India’s largest oil and gas producer is diversifying its portfolio through new joint ventures in petrochemicals trading and specialised energy logistics.

India’s Oil and Natural Gas Corporation is embarking on a series of expansion projects to broaden its footprint in petrochemicals trading and energy logistics, as the state-run company seeks to diversify beyond oil and gas production. ONGC, along with group companies MRPL and OPaL, is in the process of establishing a petrochemicals trading joint venture, including third-party sales, following board approvals at both companies, with the formation currently awaiting government approval.
The company has also entered specialised energy logistics through two joint venture companies formed with Mitsui O.S.K. Lines of Japan for the shipment of ethane. ONGC contributes around 73 per cent of India’s crude oil production and roughly 58 per cent of its natural gas production.

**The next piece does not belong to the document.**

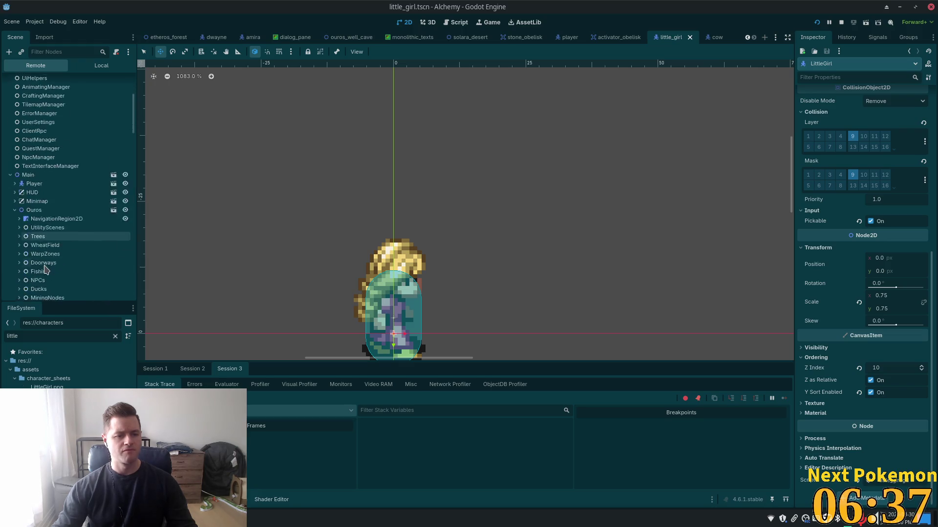
scroll(45, 270, "down", 3)
Step: Select the live Player, expand its children, and scroll to its Z Index 10 and Y Sort settings
left_click(33, 101)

ONGC’s chairman and chief executive officer Arun Kumar Singh told an investors’ call on May 27, 2026, that higher oil prices would provide an incentive to boost exploration activity and raise the share of domestic oil and gas production, noting that the global oil price outlook for the next two years was more favourable than the preceding two years. The company is executing approximately USD 3.4 billion of projects in the Western Offshore, which contributes roughly 60 per cent of ONGC’s oil output and 70 per cent of its gas. The company recorded a 5.3 per cent year-on-year fall in crude production to 4.45 million metric tonnes in the January to March 2026 quarter, reflecting reservoir complexities and the impact of the West Asia crisis on pipeline replacement projects. Crude production for the full year 2025-26 fell 1.1 per cent year-on-year to 18.36 million metric tonnes.